— start EXERCISE DATA —
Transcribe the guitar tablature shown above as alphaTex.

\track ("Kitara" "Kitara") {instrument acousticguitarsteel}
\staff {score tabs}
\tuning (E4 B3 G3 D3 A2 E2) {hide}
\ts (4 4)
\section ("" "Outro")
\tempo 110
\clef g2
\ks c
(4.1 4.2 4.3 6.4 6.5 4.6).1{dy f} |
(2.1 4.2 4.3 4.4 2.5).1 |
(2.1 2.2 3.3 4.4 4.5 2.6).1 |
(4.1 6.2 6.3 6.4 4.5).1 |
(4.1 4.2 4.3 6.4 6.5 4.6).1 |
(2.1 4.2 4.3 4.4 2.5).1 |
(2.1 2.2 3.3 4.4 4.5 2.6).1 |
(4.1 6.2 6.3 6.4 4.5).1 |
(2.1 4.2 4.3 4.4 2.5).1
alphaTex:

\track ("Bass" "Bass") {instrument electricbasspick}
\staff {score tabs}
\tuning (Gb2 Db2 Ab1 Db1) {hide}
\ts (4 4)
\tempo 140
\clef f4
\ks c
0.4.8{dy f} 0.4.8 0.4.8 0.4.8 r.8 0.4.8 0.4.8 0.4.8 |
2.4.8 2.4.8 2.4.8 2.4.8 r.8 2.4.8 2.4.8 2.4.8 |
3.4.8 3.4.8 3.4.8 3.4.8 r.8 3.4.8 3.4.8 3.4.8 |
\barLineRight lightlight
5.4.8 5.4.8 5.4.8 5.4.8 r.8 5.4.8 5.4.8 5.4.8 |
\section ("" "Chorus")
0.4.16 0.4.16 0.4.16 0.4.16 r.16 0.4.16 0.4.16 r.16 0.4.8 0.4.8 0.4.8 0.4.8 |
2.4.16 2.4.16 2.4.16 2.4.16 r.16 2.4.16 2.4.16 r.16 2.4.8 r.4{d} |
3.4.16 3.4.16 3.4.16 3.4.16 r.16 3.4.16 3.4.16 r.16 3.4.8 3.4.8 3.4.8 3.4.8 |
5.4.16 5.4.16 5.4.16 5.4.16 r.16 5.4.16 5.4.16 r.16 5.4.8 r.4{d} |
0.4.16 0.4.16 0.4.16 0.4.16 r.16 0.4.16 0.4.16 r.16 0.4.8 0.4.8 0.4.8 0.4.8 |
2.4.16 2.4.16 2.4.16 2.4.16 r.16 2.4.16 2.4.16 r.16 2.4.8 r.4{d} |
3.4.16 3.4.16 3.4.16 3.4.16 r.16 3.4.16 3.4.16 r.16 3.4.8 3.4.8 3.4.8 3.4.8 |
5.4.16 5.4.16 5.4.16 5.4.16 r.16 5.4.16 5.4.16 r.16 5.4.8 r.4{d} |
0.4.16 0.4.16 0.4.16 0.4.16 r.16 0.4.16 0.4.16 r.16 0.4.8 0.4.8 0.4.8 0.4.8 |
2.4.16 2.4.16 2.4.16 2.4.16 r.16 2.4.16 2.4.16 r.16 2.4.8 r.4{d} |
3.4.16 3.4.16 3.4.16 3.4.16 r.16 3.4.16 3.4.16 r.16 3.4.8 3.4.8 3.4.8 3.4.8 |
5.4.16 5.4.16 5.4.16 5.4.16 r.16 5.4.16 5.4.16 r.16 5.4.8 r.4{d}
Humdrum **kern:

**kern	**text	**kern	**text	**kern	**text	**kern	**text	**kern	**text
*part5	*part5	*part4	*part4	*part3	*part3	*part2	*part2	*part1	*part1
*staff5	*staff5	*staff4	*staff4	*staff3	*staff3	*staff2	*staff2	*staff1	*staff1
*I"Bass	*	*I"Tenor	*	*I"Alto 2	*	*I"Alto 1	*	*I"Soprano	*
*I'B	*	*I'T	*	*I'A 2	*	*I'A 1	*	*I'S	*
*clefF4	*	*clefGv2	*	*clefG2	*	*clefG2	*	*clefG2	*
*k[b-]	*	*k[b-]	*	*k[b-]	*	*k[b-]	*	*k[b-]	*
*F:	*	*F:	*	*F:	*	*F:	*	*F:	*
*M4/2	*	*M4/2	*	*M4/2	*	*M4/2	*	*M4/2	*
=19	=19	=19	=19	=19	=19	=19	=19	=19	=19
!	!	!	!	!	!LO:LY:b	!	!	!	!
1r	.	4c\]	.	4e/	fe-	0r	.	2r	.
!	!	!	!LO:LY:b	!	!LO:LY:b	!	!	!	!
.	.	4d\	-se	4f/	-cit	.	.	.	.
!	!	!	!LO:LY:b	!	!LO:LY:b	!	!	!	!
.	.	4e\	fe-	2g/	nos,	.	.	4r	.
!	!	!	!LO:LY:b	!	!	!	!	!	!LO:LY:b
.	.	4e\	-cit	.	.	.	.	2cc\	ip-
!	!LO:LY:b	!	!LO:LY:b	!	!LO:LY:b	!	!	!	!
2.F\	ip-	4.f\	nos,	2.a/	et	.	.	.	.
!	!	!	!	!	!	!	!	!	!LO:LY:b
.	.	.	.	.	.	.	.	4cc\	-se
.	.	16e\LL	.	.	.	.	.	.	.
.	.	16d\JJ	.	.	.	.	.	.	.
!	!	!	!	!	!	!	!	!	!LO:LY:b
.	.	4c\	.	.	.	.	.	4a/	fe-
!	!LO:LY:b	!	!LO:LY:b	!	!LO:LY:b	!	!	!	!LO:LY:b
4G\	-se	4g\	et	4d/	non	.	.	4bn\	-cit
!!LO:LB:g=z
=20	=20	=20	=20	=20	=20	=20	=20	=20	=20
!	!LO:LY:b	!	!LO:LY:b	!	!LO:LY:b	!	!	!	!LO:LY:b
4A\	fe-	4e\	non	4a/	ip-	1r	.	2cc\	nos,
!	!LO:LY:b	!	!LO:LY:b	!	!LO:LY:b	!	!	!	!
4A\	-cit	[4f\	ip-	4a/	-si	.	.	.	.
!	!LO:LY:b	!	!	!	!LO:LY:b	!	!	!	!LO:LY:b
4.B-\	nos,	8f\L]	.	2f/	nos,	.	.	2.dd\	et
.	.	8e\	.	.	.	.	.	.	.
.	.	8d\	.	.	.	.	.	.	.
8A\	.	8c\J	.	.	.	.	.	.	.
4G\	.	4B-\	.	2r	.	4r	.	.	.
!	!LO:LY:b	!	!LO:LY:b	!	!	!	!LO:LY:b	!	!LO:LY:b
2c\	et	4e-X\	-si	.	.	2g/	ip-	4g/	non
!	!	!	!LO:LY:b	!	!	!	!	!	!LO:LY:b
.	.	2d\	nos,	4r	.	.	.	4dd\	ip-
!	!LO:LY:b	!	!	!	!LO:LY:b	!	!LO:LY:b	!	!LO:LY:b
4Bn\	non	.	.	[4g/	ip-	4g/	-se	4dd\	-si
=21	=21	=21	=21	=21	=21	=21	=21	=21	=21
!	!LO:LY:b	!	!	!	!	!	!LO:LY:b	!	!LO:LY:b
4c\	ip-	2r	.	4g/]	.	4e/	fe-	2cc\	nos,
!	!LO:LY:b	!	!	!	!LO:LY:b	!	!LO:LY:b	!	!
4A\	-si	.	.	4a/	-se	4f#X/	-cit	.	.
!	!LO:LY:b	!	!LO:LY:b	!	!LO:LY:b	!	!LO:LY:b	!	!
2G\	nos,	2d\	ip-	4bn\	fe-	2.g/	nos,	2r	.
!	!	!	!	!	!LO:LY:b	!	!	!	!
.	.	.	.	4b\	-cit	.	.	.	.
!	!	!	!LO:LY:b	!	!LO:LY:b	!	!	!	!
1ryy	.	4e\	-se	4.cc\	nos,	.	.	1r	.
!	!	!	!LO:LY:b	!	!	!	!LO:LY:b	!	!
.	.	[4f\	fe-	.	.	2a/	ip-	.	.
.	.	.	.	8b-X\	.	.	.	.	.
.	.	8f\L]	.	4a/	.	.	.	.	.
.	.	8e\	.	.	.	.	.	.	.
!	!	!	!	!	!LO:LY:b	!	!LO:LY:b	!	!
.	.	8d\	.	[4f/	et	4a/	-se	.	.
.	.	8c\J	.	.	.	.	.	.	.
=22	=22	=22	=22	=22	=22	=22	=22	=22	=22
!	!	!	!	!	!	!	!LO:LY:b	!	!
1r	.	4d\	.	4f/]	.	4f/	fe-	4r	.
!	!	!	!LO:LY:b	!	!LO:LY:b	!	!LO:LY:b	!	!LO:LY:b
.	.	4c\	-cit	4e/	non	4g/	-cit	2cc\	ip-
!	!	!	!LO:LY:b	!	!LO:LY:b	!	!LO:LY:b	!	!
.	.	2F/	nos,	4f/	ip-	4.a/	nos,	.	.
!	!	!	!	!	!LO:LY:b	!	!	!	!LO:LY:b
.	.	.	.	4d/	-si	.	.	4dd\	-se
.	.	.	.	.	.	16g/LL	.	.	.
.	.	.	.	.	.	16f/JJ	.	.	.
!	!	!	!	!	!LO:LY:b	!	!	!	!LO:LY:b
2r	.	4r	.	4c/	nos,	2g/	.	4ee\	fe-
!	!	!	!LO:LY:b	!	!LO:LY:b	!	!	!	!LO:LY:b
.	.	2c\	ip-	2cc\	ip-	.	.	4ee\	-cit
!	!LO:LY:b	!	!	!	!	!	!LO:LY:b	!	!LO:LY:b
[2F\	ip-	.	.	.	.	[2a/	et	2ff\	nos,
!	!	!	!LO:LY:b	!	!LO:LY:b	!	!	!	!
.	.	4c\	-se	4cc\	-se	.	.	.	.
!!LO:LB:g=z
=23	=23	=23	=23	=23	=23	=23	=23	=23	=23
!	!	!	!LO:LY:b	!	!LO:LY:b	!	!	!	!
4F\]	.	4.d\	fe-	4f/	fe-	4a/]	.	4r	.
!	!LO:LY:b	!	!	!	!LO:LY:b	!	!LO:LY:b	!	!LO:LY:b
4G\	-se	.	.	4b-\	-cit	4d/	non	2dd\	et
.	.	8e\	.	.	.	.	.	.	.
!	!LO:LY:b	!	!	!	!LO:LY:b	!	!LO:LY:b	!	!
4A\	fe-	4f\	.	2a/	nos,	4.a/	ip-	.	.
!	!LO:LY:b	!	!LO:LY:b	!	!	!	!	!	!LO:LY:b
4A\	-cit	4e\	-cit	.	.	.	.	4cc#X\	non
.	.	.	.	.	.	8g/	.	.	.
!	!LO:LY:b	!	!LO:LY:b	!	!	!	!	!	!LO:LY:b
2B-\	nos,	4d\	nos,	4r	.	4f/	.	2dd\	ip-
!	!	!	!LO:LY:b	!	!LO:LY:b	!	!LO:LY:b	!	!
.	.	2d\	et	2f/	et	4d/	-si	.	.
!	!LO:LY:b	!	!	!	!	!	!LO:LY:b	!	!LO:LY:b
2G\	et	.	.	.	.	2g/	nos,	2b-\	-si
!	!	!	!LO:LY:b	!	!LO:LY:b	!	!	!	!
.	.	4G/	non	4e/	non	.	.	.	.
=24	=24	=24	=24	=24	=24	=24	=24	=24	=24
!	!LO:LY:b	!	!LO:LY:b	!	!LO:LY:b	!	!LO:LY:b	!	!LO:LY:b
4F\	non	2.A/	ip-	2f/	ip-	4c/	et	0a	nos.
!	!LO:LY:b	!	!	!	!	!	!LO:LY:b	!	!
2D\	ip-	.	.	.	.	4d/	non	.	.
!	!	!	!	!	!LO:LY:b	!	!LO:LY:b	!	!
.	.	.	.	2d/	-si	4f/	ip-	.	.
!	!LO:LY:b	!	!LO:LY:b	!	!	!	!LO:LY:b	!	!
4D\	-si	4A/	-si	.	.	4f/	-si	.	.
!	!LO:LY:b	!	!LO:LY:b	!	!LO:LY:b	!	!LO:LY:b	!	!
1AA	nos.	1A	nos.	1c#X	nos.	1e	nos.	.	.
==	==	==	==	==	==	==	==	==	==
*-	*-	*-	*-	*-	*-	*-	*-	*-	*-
— end EXERCISE DATA —
- [TASK DIRECTIONS]
How many lines in the data above contain the string "Bass", with case counting? Reply with the number only.

- [EXPECTED ANSWER]
2